The issue of a national security risk is not merely theoretical. Though no one has yet claimed responsibility for Black & McDonald’s cyberbreach, the fact that some ransomware operations are Russia-based has been flagged by threat analysts. If the origins can be traced back to that country, involved in an ongoing war in Ukraine for which it blames the West, the potential for a foreign state to directly meddle with Canada’s national infrastructure may be much more acute—and that much more alarming.
Or take, for another example, the country’s food and pharmaceutical supply chains. When the attack on Empire knocked out Sobeys’ website, it also took away staff’s ability to access or refill prescriptions online. The attack, which the Globe and Mail reports will cost Empire about $32 million, was merely the tip of Canada’s food-security iceberg. According to a Financial Post article from March 10, one cybersecurity expert, with experience dealing with cybercrime against banks, defence contractors, and hospitals, has been increasingly responding to dozens of hacks into farming operations in Ontario. On two occasions, he has been contacted by farmers whose livestock have been threatened with eradication. Wiping out an entire herd of cattle or flock of chickens remotely might seem difficult until one recognizes how easy it would be for a determined hacker to gain access to automated temperature controls or air-filtration systems.

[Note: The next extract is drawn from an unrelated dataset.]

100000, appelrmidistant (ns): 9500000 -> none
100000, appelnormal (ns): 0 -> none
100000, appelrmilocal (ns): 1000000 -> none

According to the Financial Post, Russia is not the only hostile state engaged in such cyberattacks. China, Iran, and North Korea have also been looking into ways to disrupt digital systems on farms. At a February 7 meeting of the Standing Committee on National Defence, Sami Khoury, head of the Canadian Centre for Cyber Security, part of the Communications Security Establishment, told the committee that “cybercrime remains the largest cyber-threat to Canadians and that critical infrastructure is the main target of cybercriminals and state-sponsored threat actors.” Deputy chief of signals intelligence Alia Tayyeb, one of Khoury’s colleagues at the CSE, told the committee such threats are “growing exponentially.”

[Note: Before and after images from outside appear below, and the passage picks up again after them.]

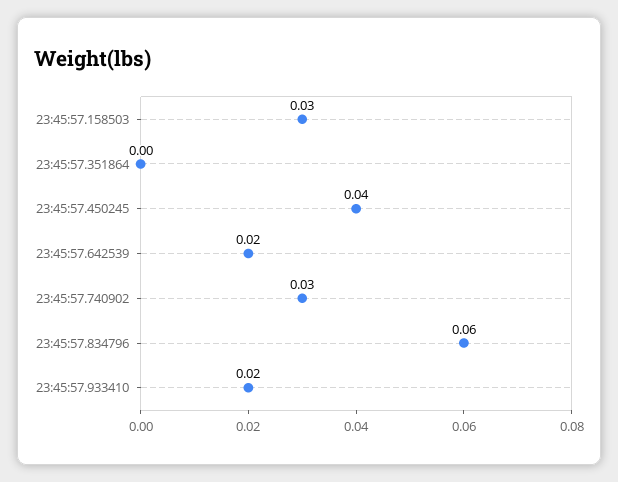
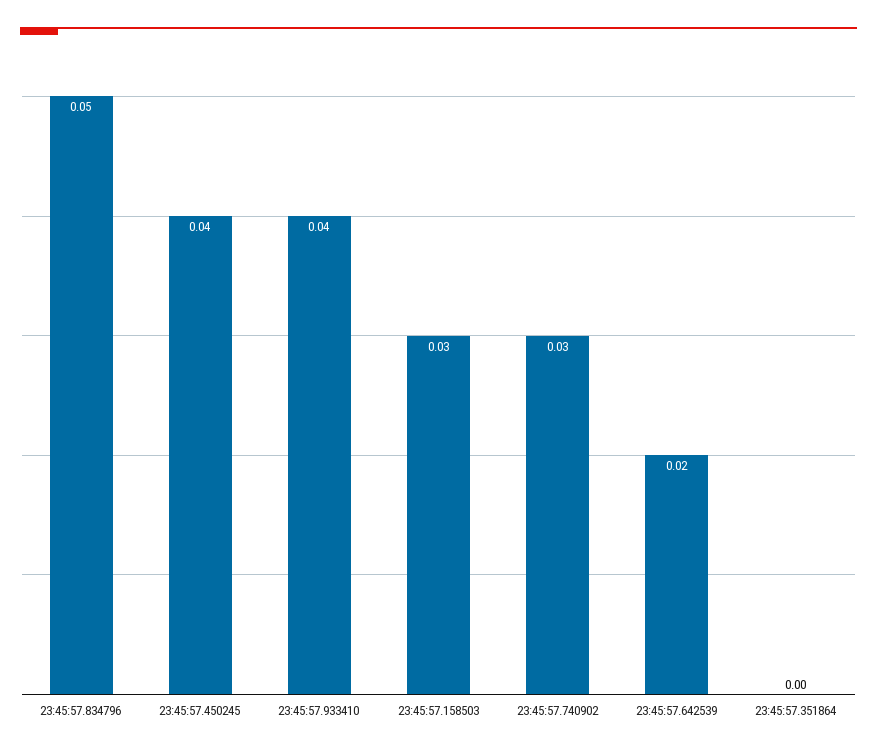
23:45:57.834796: 0.06 -> 0.05
23:45:57.933410: 0.02 -> 0.04

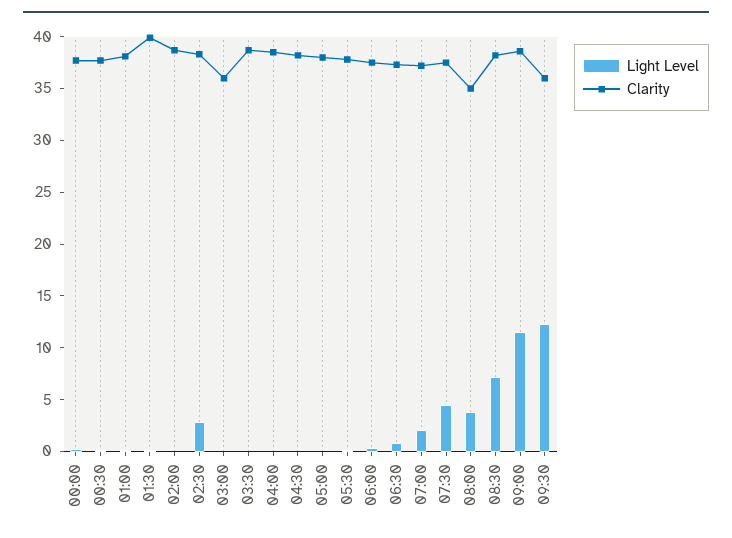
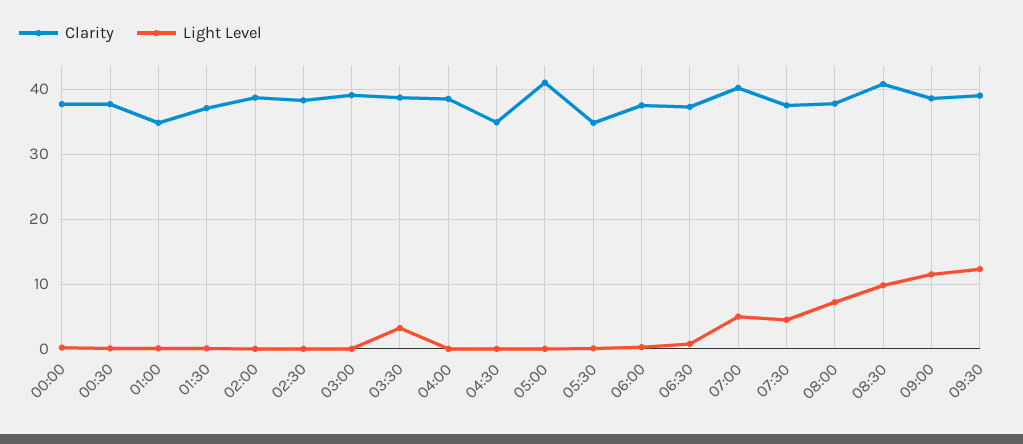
Clarity, 01:00: 38 -> 35
Clarity, 01:30: 40 -> 37
Light Level, 02:30: 3 -> 0
Clarity, 03:00: 36 -> 39
Light Level, 03:30: 0 -> 3
Clarity, 04:30: 38 -> 35
Clarity, 05:00: 38 -> 41
Clarity, 05:30: 38 -> 35
Light Level, 07:00: 2 -> 5
Clarity, 07:00: 37 -> 40
Light Level, 08:00: 4 -> 7
Clarity, 08:00: 35 -> 38
Light Level, 08:30: 7 -> 10
Clarity, 08:30: 38 -> 41
Clarity, 09:30: 36 -> 39

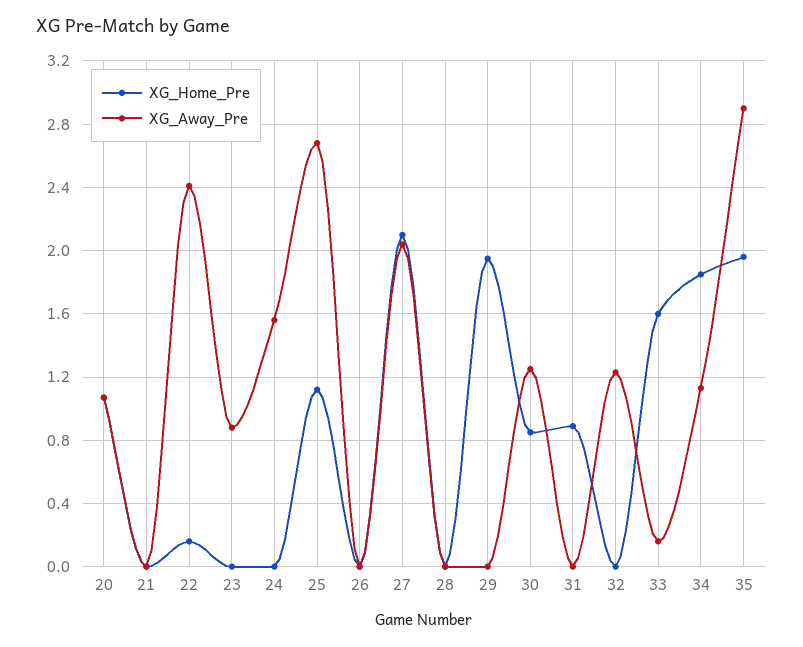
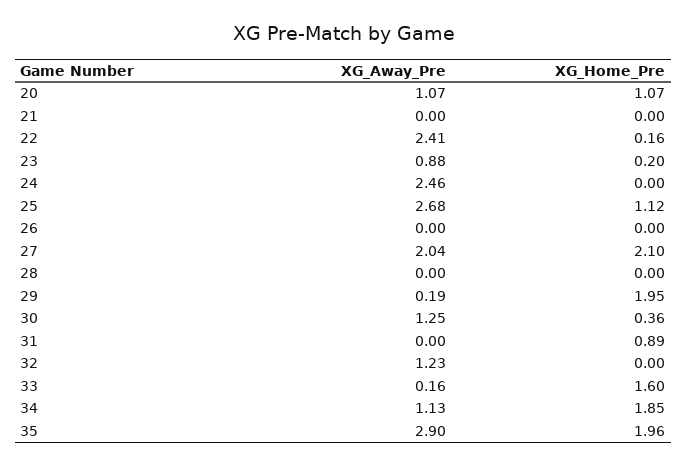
XG_Home_Pre, 23: 0 -> 0.2
XG_Away_Pre, 24: 1.55 -> 2.46
XG_Away_Pre, 29: 0 -> 0.19
XG_Home_Pre, 30: 0.85 -> 0.36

Reached for comment on March 17, Indigo sent a statement indicating that its online and in-person operations “have largely returned to normal.” An FAQ section on its site states the company is “working hard” to restore its systems. Indigo has offered employees affected by the attack a two-year subscription with TransUnion Canada, a company that monitors credit scores and other online security issues. A company update also notes that it is cooperating with Canadian authorities and the Federal Bureau of Investigation in the US to mitigate the fallout.

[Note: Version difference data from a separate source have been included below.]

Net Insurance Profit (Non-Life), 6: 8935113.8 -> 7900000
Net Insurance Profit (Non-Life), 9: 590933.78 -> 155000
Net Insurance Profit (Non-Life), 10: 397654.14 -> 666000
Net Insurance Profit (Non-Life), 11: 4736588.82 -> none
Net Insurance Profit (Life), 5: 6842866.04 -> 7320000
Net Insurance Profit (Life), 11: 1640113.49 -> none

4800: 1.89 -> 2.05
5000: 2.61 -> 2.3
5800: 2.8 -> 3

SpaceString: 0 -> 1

The ransomware attack on Canada’s largest bookselling chain may not be comparable to a strike against a children’s hospital or the country’s national defence apparatus, but it does indicate how indiscriminate such attacks have become. It also underscores the pervasiveness of criminality and malfeasance online—and just how tenuous our collective security is. It’s like a canary in the digital coal mine, offering a disquieting glimpse into the more devastating consequences black-hat hackers might yet unleash.